Flag Day

Today is Flag Day.

The flag I choose to represent this day was at Oltman Middle School in Cottage Grove MN on May 27, 2022.  It is at half-staff. Three days earlier, on May 24, 19 people, 17 Fourth graders and two teachers, had been slaughtered at Robb Elementary School in Uvalde TX.

Also, I choose this day a photo of a very old poster print found in the basement of my ancestral farm in ND some years ago.  It is of all of the U.S. Presidents to then-most recent, Theodore Roosevelt, elected in 1904.  (He is standing at the right front; Abraham Lincoln frames the group at the left). Teddy Roosevelt was 41 years old, and vice-president, when he became President after the assassination of William McKinley in 1901.  My grandparents purchased their new farm at the end of 1904 and occupied in the spring of 1905.   That ragged ancient print carries its own story.

May 27, 2022

Just days ago I ordered a new book, recommended to me by my long-time friend in Fargo ND, and I recommend it sight unseen.

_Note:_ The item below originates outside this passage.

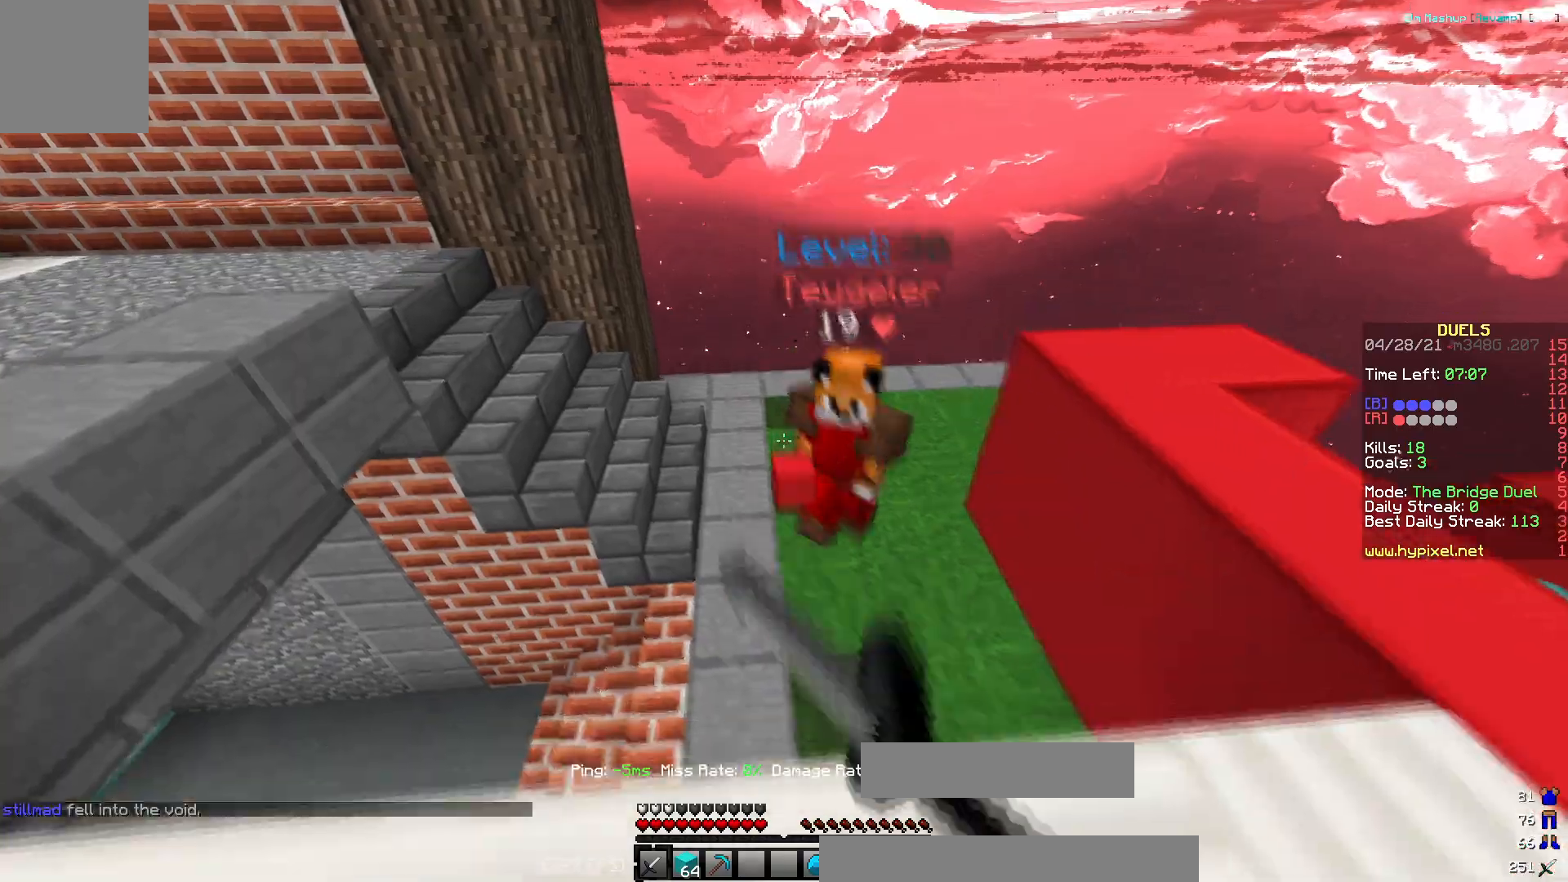
{"keys": ["d", "w"], "events": [[150, "w", "up"], [250, "a", "up"], [284, "d", "down"], [484, "w", "down"]]}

It is “The Language of Cottonwoods:Essays on the Future of North Dakota” by ND historian Clay Jenkinson.   Though this book is very recent, you will see a number of reviews already.  It is apparently thought provoking, and not only for North Dakotans.

(You may not recognize Jenkinson’s name, but if you’ve seen any of Ken Burns works, Clay has appeared  in several as one of the narrator’s.  And he was one of the narrators on the recent History Channel series on Theodore Roosevelt.)  Here is more about Jenkinson.

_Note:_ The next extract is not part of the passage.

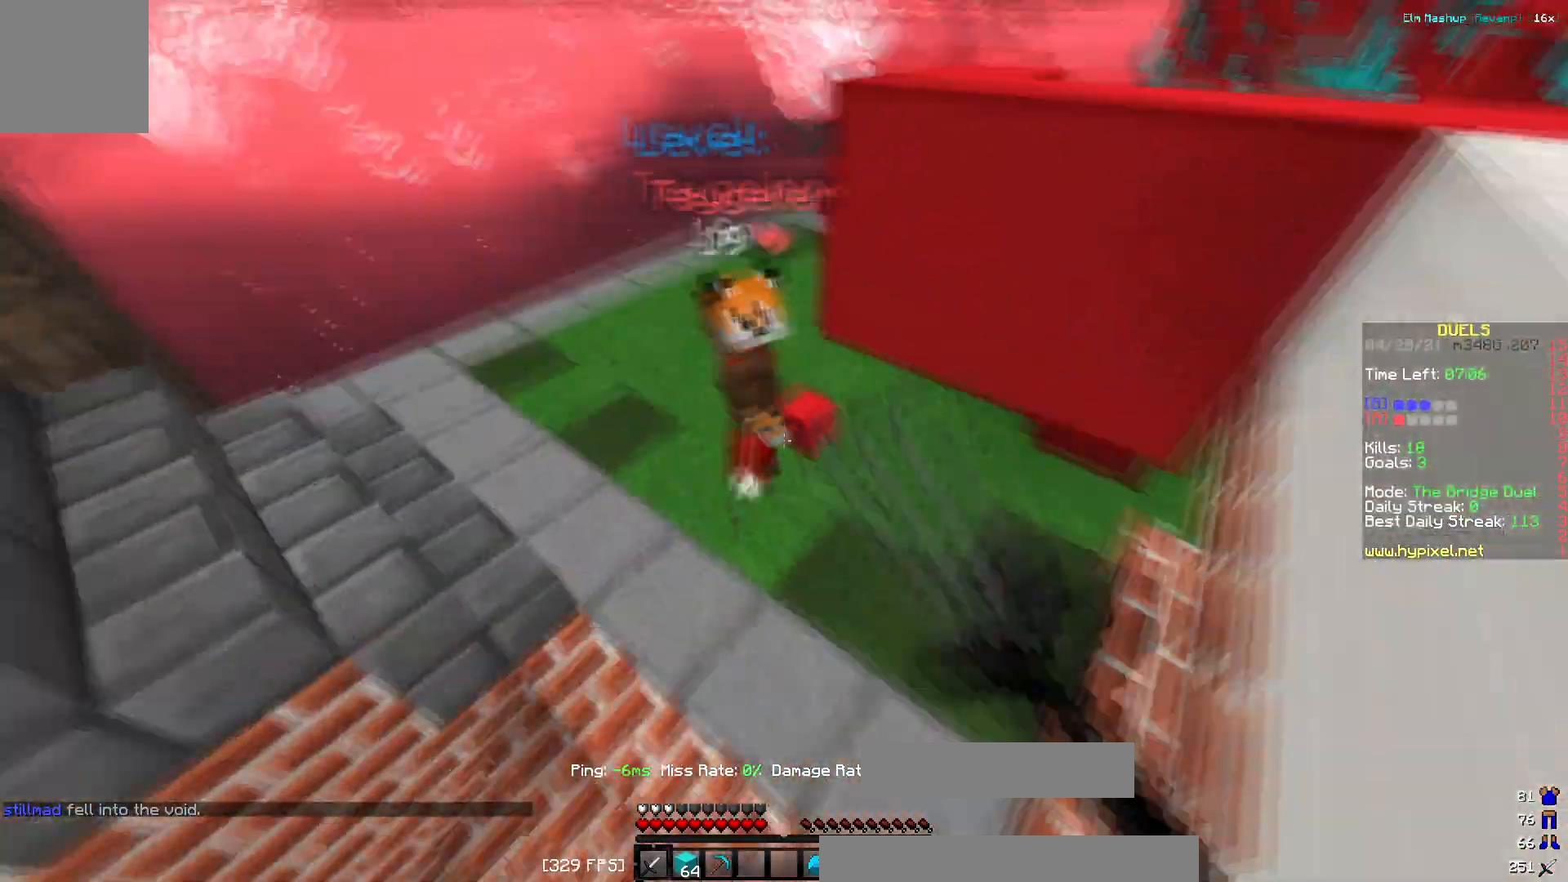
{"keys": ["a", "w"]}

The U.S. presidents and the U.S. Capitol, 1905. All Presidents shown up to and including Theodore Roosevelt. Found in the basement of the North Dakota farmhouse of my grandparents, who came to North Dakota in 1905.

Life is complicated these days.  Whatever your particular bias, the United States of America is every single one of us, equally, who share the responsibility for our present and for our future.

We are not lone rangers.  We are in this, together.

An early 1900s postcard from the Busch farm near Berlin ND

POSTNOTE: Clay Jenkinson’s book title including the word “Cottonwood” immediately brought back memories of something I wrote 17 years ago about a ND Cottonwood.  You can access it here, click at the link below the photo of the tree, then on the Fall selection.  I have not yet read his volume, so don’t know if his philosophy and mine intersect, and if so, how.